SYLVANIA (BP) — Whether giving to the Lottie Moon Christmas Offering or the Annie Armstrong Easter Offering, giving to missions is a year-around project at McDonald Baptist Church.

While many Southern Baptist churches around the country are gearing up this month for the Lottie Moon offering season, McDonald Baptist began collecting for the offering back in the spring – an effort that results in a hefty per capita gift.

On Nov. 6 Gary Leutzinger, associational missionary for Middle Baptist Association, presented a certificate to pastor Paul Moore, right, and McDonald Baptist Church. The certificate stated the church as being the top giver in the association to the 2004 Lottie Moon Christmas Offering.

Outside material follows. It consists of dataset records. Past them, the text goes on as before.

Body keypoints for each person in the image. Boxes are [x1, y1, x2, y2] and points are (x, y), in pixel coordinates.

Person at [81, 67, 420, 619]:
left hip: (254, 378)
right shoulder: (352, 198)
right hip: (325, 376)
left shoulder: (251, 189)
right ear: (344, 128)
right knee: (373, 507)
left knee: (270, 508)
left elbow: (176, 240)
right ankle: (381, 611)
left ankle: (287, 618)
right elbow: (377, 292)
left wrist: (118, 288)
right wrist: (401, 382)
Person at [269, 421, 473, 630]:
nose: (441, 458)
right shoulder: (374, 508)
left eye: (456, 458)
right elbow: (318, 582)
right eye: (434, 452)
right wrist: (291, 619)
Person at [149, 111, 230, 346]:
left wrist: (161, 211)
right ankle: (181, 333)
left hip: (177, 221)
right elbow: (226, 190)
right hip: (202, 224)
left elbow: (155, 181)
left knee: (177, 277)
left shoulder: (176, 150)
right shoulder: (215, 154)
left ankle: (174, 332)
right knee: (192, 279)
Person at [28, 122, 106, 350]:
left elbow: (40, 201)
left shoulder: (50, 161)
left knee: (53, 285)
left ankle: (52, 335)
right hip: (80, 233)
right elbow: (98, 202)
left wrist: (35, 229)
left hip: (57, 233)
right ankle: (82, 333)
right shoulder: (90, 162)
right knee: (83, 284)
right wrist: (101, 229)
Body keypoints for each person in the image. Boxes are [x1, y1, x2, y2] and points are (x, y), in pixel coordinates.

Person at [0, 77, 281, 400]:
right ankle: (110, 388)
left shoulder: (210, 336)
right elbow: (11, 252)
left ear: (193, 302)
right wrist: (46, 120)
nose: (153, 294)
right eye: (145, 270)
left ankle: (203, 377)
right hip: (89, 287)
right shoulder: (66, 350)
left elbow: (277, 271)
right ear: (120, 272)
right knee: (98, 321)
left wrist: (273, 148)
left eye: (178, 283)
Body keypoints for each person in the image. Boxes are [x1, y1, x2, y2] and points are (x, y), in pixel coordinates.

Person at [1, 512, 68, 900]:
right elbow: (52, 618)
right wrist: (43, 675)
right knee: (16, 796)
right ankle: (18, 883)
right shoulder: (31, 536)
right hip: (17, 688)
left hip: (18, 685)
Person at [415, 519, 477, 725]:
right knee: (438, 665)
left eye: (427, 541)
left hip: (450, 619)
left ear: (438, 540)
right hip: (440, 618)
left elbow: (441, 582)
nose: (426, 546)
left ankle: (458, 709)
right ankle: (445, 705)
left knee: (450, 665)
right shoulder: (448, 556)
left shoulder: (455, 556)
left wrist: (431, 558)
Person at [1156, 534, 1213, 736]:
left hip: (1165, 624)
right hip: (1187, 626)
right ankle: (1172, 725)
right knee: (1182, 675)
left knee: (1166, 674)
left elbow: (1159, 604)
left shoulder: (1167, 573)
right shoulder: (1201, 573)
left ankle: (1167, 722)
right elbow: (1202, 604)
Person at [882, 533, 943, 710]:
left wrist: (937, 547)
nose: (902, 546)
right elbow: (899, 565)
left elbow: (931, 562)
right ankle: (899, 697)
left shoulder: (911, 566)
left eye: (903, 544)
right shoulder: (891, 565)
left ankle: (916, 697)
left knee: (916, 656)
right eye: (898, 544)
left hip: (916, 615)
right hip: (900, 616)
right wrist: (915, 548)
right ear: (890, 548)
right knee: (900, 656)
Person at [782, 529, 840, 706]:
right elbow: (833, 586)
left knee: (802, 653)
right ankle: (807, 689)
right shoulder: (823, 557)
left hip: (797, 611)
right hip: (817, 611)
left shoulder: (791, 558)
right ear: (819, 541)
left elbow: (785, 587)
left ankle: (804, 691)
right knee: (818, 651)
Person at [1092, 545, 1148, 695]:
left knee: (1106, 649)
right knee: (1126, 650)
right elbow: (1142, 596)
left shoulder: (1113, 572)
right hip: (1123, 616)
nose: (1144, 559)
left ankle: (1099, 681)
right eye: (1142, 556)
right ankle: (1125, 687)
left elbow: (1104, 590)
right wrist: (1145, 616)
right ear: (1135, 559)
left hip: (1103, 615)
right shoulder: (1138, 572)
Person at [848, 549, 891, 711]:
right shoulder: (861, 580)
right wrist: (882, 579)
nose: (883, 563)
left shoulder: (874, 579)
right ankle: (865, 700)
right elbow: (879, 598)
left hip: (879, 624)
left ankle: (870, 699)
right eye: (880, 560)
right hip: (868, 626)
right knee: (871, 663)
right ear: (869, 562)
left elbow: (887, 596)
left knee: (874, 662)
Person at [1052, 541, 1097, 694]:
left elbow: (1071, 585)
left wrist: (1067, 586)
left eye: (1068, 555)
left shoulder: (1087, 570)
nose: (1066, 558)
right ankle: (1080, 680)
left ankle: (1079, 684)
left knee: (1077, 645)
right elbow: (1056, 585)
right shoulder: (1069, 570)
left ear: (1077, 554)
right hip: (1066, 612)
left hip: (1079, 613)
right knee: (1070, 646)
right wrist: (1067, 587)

Throughout the year, the 116-member church gives 8 percent of its operating budget to missions. From April through December, they give 8 percent to the Lottie Moon Christmas Offering for International Missions; from January to April, the church gives the same amount to the Annie Armstrong Easter Offering for North American Missions.

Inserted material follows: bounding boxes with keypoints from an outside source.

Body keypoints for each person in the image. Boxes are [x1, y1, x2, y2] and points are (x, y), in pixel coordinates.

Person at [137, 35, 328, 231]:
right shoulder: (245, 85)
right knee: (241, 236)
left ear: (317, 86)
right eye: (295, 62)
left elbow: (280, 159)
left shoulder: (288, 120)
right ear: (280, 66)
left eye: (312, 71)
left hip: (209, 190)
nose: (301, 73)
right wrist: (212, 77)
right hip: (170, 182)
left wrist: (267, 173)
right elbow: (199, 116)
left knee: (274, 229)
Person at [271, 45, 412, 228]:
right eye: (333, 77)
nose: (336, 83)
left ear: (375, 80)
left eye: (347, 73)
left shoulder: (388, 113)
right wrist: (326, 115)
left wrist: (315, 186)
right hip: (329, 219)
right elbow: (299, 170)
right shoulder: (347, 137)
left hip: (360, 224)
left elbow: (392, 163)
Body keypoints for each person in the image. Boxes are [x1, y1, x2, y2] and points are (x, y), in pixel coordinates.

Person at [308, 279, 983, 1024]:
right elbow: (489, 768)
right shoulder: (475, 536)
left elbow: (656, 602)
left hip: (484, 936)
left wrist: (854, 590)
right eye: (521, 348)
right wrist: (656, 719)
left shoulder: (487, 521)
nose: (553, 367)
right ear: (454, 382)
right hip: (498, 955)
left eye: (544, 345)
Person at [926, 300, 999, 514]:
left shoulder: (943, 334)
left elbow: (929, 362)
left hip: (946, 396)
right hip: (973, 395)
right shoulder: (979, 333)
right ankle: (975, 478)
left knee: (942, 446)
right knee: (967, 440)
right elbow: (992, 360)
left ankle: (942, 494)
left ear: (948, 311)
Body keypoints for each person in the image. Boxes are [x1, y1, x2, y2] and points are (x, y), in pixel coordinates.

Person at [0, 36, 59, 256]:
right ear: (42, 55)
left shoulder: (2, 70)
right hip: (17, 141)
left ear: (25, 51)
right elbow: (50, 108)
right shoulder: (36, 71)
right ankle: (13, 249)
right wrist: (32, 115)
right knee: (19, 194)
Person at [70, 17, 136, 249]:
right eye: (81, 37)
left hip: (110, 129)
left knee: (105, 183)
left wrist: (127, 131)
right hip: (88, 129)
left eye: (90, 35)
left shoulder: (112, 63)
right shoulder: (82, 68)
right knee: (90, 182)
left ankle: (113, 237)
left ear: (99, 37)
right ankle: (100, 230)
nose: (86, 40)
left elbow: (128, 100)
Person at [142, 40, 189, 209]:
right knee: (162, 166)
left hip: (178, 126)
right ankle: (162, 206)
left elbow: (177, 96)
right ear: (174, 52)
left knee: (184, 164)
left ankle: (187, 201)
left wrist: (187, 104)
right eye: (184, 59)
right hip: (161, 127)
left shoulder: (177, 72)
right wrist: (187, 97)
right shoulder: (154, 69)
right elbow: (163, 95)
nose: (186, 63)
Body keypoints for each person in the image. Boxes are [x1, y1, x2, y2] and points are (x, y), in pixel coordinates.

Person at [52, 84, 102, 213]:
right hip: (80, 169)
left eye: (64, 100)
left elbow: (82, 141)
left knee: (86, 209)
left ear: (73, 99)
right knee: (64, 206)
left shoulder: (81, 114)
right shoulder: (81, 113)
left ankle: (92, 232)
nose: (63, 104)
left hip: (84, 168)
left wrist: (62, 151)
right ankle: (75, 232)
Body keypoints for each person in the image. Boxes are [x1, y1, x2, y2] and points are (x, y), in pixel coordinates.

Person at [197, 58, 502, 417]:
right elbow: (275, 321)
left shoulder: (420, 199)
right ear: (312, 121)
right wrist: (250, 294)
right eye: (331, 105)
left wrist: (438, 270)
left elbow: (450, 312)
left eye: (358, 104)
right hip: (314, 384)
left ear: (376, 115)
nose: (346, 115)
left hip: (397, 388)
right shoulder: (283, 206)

Then, in addition to that 8 percent, whatever the church collects for the offerings is matched through budget receipts.

“Some churches only worry about it during the particular emphasis,” said Paul Moore, pastor of the Sylvania congregation. “[But] you can’t be successful with raising money for missions when you only worry about it once a year.”

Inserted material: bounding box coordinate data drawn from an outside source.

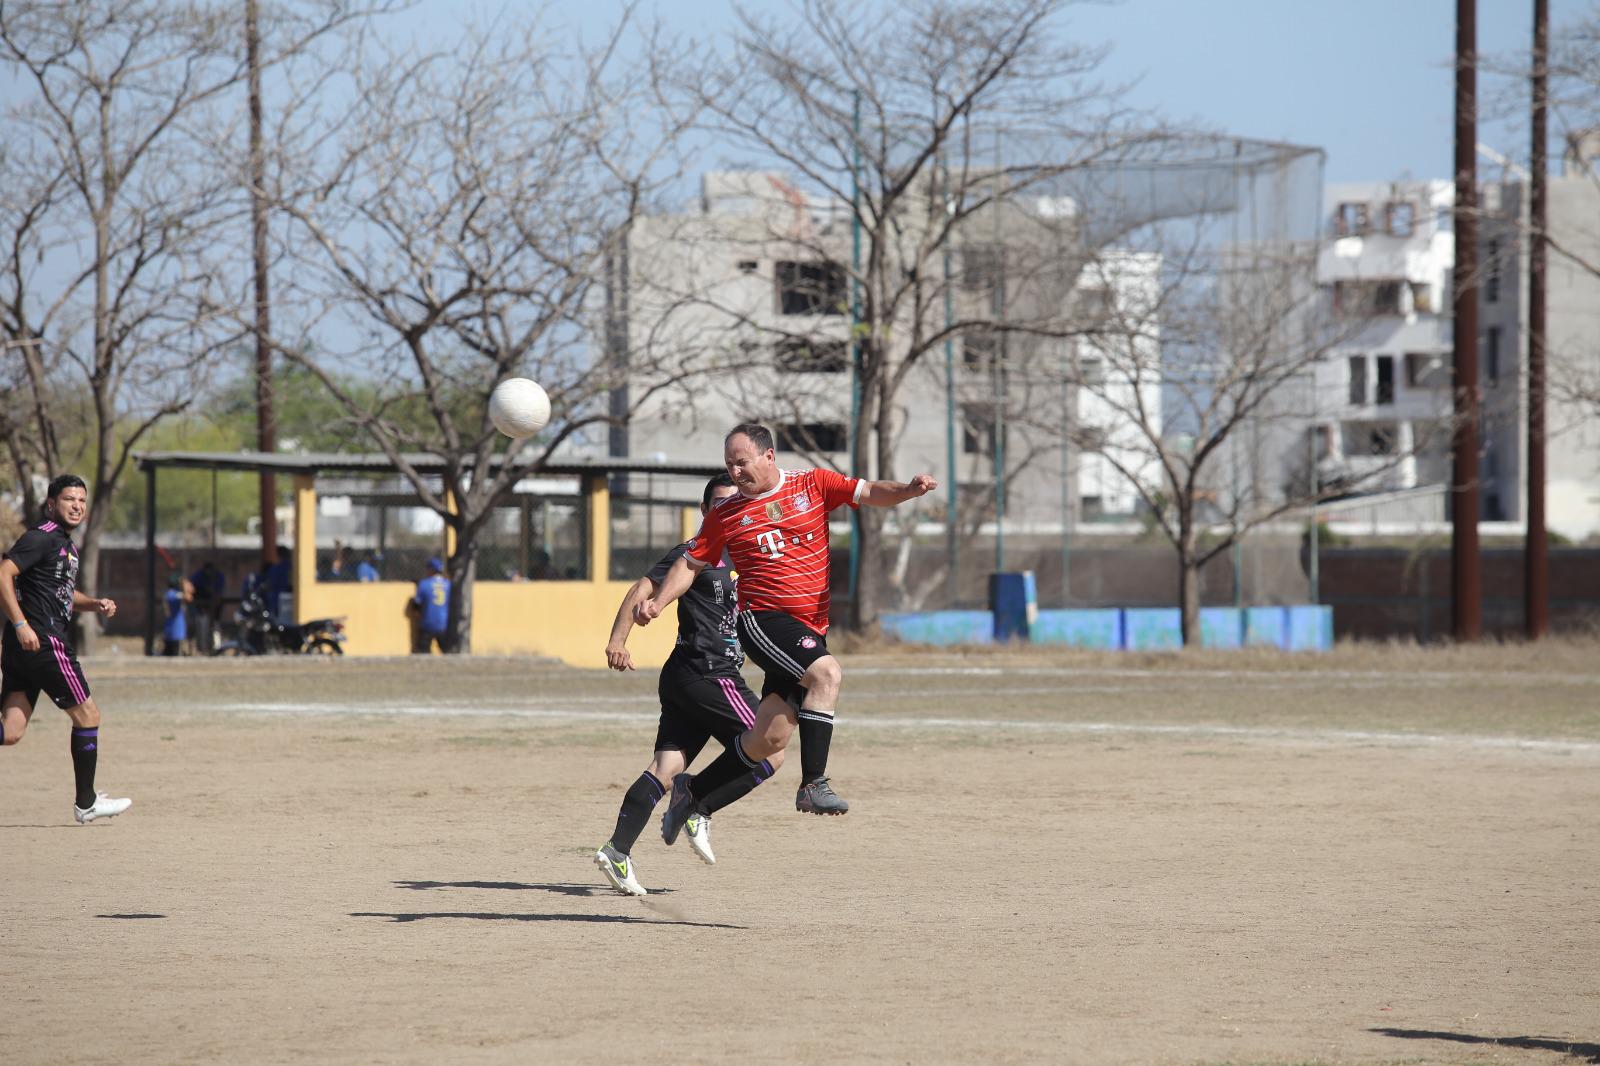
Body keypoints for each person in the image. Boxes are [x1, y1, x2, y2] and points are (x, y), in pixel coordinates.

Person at [637, 423, 935, 830]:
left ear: (769, 456)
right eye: (729, 465)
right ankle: (814, 783)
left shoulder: (812, 484)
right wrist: (658, 601)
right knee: (827, 674)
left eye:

Last year, the church gave $70,957 to the Lottie Moon Christmas Offering. They ranked 11th nationally among churches in per capita giving and, in their association, they were the top giver and top per capita giver. McDonald Baptist’s per capita gift was $611.70; the average per capita gift of Southern Baptist churches was $8.37 last year.

McDonald Baptist also has members who challenge the church to raise a certain amount, and then they match it.

‘They’ll say, ‘Look, if you give $10,000, we will match it with $10,000,’” Moore said. “It’s a very mission-oriented church.”

The pastor describes the church as a traditional congregation, located in a “blue-collar” city about 75 miles north of Savannah, with a population of about 2,500 people.

One of the reasons Moore said he became pastor of the church was its strong focus on missions. The church is actively involved in local mission efforts in the community, such as ministering in a community nursing home and other outreach programs. They also plan to send out an overseas missions team in the near future.

“They have a desire [for missions],” the pastor said. “We could have [given offering money] to all types of construction. But they feel that the majority of the money should be going to missions.”

Churches such as McDonald Baptist Church should be commended for their sacrificial giving, said Billy Hoffman, director of development for the International Mission Board.

“That is the only [church] I’ve heard of that does that,” he said. “To match it from the budget; I’ve never heard of that. That’s astounding!”

This year’s national Lottie Moon Christmas Offering goal is $150 million. Last year, Southern Baptists gave $133,886,221.58. The amount fell just short of the previous year’s $136 million total and of the 2004 $150 million goal.

Despite the shortfall, it was the offering’s second-largest total collected to support more than 5,200 missionaries on the field.